Tarif tersebut tertuang dalam Peraturan Menteri Keuangan (PMK) nomor 71 tahun 2023 tentang Perubahan Ketiga Atas PMK Nomor 39 Tahun 2022 tentang Penetapan Barang Ekspor yang Dikenakan Bea Keluar dan Tarif Bea Keluar.
Aturan tersebut berpotensi mengurangi kredit kas bersih per unit PT Freeport Indonesia sebesar U$0,19 per pon tembaga pada paruh kedua 2023—berdasarkan volume penjualan dan perkiraan harga logam saat ini.

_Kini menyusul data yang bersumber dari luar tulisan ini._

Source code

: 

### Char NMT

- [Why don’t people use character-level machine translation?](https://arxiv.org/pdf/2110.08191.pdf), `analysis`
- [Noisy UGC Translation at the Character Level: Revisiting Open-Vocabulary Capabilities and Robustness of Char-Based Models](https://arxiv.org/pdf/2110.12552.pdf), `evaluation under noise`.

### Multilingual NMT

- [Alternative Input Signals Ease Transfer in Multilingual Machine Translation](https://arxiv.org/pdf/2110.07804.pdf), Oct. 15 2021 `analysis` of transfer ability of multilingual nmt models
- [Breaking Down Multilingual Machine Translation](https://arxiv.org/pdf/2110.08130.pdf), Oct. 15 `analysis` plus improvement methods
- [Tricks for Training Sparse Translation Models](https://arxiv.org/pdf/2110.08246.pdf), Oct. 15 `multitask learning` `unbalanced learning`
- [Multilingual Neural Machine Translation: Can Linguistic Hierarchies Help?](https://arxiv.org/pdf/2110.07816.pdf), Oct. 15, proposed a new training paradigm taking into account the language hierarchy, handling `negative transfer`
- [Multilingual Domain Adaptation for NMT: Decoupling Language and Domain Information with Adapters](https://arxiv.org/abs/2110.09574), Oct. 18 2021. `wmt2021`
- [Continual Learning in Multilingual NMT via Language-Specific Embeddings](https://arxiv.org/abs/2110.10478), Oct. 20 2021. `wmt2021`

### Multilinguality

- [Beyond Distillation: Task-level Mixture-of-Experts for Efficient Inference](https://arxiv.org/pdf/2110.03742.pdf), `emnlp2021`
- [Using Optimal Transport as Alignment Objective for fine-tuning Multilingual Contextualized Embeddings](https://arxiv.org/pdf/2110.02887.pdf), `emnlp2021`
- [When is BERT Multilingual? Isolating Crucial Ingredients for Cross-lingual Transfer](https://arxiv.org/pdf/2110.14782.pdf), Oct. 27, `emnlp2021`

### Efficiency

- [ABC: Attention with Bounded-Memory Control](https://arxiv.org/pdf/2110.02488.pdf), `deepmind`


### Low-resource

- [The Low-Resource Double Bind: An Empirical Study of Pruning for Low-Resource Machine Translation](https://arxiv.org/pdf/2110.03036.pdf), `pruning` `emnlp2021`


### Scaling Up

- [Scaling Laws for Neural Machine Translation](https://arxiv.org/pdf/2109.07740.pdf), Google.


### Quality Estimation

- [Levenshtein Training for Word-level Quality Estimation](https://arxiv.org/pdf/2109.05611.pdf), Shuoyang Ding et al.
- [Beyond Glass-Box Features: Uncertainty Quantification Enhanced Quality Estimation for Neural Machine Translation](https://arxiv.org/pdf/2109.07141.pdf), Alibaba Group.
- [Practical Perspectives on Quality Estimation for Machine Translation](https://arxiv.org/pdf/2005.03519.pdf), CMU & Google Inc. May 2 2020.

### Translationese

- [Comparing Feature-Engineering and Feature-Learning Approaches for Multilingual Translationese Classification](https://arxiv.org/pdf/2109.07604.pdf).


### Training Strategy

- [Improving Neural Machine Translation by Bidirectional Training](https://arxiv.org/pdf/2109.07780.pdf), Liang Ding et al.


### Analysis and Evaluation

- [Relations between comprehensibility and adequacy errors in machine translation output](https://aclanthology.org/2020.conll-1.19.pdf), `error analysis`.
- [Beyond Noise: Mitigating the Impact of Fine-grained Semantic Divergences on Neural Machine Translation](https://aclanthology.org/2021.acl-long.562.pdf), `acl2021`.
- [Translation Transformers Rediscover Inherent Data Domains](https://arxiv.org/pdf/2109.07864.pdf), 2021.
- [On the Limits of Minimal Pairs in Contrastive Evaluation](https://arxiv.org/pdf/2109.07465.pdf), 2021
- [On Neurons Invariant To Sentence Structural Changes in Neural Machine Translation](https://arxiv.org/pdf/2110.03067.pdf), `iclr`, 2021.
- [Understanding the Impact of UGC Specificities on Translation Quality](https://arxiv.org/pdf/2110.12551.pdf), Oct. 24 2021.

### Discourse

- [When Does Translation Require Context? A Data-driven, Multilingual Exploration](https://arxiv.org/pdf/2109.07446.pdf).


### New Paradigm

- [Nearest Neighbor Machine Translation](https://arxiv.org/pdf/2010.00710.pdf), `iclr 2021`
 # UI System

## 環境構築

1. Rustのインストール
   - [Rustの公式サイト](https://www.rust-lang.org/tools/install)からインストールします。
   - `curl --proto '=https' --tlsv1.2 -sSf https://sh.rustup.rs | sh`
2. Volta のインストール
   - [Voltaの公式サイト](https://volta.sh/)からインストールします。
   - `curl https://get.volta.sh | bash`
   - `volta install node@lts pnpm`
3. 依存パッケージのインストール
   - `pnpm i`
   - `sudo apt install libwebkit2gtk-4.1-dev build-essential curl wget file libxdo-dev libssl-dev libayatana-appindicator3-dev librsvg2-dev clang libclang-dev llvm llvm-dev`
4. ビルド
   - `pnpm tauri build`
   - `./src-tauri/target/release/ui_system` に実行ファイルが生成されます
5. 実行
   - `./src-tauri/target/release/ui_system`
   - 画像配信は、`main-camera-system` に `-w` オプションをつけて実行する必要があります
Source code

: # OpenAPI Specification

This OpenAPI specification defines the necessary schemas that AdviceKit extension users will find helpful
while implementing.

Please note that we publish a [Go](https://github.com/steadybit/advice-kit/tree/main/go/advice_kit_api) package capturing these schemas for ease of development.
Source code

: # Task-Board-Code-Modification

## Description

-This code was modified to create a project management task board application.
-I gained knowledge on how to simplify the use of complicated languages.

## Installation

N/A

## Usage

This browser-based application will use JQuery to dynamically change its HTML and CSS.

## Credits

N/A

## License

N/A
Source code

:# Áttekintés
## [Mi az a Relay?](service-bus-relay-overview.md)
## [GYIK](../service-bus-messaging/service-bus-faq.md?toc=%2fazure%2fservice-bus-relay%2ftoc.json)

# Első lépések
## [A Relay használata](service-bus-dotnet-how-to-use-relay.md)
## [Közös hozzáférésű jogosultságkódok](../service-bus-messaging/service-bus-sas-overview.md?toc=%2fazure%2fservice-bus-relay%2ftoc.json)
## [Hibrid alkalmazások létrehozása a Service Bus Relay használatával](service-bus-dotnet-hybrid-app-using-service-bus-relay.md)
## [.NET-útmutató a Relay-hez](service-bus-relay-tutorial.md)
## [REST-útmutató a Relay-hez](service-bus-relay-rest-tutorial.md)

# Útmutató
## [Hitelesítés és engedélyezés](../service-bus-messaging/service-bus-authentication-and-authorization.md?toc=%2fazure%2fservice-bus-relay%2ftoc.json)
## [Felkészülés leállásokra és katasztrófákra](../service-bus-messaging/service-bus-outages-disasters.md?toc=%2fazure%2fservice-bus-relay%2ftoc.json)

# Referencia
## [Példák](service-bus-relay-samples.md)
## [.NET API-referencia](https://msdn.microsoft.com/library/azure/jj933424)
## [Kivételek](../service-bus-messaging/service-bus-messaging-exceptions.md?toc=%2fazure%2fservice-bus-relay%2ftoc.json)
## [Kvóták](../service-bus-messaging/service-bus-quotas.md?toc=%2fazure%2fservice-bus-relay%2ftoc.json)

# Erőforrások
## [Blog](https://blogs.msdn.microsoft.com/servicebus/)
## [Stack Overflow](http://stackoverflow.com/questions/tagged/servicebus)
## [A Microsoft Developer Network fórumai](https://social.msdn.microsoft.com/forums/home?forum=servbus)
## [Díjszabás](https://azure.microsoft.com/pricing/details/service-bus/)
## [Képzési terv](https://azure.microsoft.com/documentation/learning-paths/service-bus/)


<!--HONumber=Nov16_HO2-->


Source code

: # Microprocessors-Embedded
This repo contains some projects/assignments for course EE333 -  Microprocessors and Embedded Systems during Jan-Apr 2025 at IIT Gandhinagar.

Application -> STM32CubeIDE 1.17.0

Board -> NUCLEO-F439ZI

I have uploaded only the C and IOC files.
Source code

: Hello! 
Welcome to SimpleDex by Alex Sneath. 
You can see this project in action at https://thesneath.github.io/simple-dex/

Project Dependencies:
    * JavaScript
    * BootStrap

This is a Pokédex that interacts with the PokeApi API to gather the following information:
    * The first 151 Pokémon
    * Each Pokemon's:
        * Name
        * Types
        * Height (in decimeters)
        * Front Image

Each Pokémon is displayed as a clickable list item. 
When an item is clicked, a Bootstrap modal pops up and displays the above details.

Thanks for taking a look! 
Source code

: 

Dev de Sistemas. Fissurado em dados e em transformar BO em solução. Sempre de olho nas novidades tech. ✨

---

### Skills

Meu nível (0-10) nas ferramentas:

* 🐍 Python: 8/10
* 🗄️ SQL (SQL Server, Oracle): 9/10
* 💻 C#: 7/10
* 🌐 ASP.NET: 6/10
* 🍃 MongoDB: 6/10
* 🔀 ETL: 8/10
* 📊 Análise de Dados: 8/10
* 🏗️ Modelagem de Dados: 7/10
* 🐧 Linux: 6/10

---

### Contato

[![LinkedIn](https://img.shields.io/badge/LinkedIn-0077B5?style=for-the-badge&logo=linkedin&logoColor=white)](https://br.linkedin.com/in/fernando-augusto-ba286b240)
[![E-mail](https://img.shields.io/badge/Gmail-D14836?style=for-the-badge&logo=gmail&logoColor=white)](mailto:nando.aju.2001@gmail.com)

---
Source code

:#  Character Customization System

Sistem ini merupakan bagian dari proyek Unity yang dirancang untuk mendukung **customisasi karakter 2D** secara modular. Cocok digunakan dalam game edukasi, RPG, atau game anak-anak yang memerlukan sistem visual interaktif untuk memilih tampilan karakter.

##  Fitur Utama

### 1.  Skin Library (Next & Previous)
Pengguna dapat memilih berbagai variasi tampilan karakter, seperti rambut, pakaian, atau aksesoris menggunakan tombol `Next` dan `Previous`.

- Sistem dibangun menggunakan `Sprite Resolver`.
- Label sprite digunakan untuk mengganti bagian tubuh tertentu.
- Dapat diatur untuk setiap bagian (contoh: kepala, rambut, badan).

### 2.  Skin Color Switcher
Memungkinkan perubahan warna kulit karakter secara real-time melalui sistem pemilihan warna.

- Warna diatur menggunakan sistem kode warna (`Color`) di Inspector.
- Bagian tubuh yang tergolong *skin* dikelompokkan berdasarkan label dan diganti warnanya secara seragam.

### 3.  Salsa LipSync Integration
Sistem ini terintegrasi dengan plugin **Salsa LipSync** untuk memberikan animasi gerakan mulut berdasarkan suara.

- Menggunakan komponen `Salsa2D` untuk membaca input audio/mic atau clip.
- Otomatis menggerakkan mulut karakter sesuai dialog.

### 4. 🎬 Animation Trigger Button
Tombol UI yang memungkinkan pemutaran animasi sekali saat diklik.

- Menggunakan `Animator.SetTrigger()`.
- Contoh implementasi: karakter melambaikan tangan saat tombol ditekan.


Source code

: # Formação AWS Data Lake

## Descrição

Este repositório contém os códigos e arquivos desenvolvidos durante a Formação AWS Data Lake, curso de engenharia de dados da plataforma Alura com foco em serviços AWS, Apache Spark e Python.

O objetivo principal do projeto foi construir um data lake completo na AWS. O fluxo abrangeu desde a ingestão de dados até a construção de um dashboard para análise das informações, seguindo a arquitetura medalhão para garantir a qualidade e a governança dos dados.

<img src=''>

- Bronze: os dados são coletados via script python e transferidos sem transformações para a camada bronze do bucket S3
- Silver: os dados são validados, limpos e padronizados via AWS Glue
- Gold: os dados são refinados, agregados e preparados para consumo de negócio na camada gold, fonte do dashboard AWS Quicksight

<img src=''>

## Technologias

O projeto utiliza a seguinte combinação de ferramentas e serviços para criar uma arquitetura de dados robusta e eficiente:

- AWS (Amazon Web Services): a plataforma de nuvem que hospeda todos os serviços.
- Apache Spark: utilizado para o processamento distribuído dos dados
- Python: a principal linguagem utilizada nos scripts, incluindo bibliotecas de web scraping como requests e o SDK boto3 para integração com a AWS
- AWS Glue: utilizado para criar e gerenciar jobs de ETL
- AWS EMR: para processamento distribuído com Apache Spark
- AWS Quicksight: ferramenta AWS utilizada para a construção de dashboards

"PTFI tengah melanjutkan pembicaraan dengan pemerintah Indonesia mengenai penerapan aturan baru ini, dan akan menggugat serta berupaya mendapatkan pemulihan atas setiap penilaian yang diterapkan," tulis Vice President dan Chief Accounting Officer Freeport-McMoRan, Ellie L. Mikes, dalam dokumen laporan triwulan II-2023 Freeport-McMoran kepada Komisi Sekuritas dan Bursa AS, dikutip Selasa (8/8).
PT Freeport Indonesia (PTFI) telah mencatatkan kredit kas bersih (termasuk kredit emas dan perak) sebesar U$0,09 per pon tembaga pada kuartal kedua 2023, dan U$0,08 per pon tembaga untuk enam bulan pertama 2023, yang lebih tinggi dari kredit kas bersih U$0,02 per pon tembaga pada kuartal II-2022 dan $0,04 per pon tembaga untuk enam bulan pertama 2022.
Peningkatan ini mencerminkan kredit emas dan perak yang lebih tinggi serta bea ekspor lebih rendah. Capaian tersebut mengimbangi peningkatan operasional yang diiringi biaya pemeliharaan bawah tanah dan pemrosesan lebih tinggi, serta dampak penurunan volume penjualan tembaga.
Biaya pemrosesan berfluktuasi seiring dengan volume logam yang dijual dan harga tembaga, sementara royalti berfluktuasi seiring dengan volume logam yang dijual serta harga tembaga dan emas.
Kenaikan biaya pemrosesan per pon tembaga dan per ons emas pada 2023 dibandingkan dengan tahun lalu disebabkan perjanjian baru PTFI dengan PT Smelting.